A brief filed in the case by groups representing
historians supportive of abortion rights said that in 1868 "nearly
half of the states continued either not to prohibit abortion
entirely or to impose lesser punishments for abortions prior to
quickening."
Even in places where all abortions were banned, "ordinary citizens
continued to believe that not all abortions were criminal and that
women held the power to determine whether to terminate a pregnancy,"
the brief said.
University of California, Davis School of Law professor Aaron Tang
has argued that state laws enacted in the 19th century were not
understood to ban abortion before quickening.

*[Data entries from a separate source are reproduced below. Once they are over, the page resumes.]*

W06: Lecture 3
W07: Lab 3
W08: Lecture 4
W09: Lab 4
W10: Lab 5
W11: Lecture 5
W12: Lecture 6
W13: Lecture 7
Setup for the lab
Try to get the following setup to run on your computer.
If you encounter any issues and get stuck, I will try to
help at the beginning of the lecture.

"There are huge risks trying to answer this 2022 question based on
what happened in 1868," Tang said.
Conservative scholars reject the idea that there was ever an
implicit right to abortion. In a brief filed in the case, Princeton
University's Robert George, who opposes abortion rights, called it a
"preposterous claim" and criticized the Roe ruling for relying on
the work of the late scholar Cyril Means, an abortion rights
supporter whose work Alito specifically rejected.
Some experts who back abortion rights said it is irrelevant what
state laws were on abortion more than 150 years ago.

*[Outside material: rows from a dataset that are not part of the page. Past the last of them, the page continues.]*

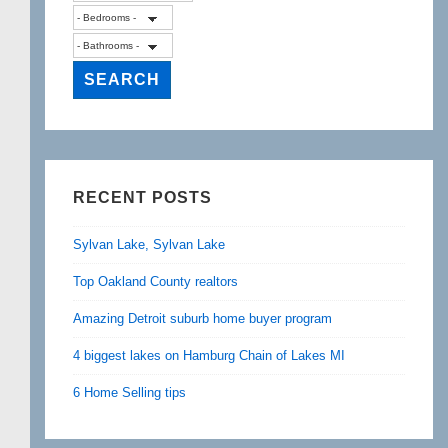
RECENT POSTS
Sylvan Lake, Sylvan Lake
Top Oakland County realtors
Amazing Detroit suburb home buyer program
4 biggest lakes on Hamburg Chain of Lakes MI
6 Home Selling tips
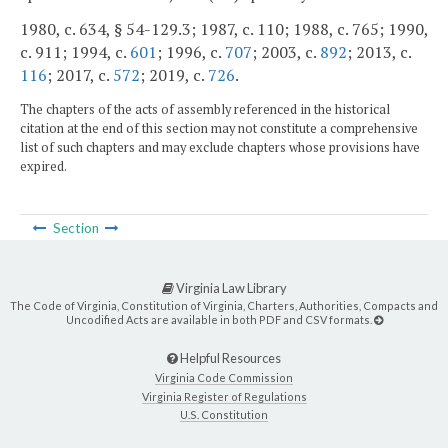
1980, c. 634, § 54-129.3; 1987, c. 110; 1988, c. 765; 1990,
c. 911; 1994, c.
601
; 1996, c.
707
; 2003, c.
892
; 2013, c.
116
; 2017, c.
572
; 2019, c.
726
.
The chapters of the acts of assembly referenced in the historical
citation at the end of this section may not constitute a comprehensive
list of such chapters and may exclude chapters whose provisions have
expired.
Section
Virginia Law Library
The Code of Virginia, Constitution of Virginia, Charters, Authorities, Compacts and
Uncodified Acts are available in both PDF and CSV formats.
Helpful Resources
Virginia Code Commission
Virginia Register of Regulations
U.S. Constitution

The Supreme Court has faced accusations of a selective reading of
history before, notably when it found in 2008 that the
Constitution's Second Amendment right to keep and bear arms included
an individual's right to own a weapon for self-defense in the home.
The late Justice John Paul Stevens, who dissented in that case,
later wrote of his disappointment of how the court's majority
handled the historical record, calling the ruling "the worst
self-inflicted wound in the court's history."
David Garrow, a legal historian, said lawyers on both sides of the
abortion debate have disregarded the practical reality that the
procedure was commonplace even in states where it was banned when
the 14th Amendment was added and that criminal prosecutions were
rare.
"If you wanted to argue that abortion is deeply rooted in American
history you don't argue about state statutes," Garrow said. "You
argue about the evidence of demographic reality."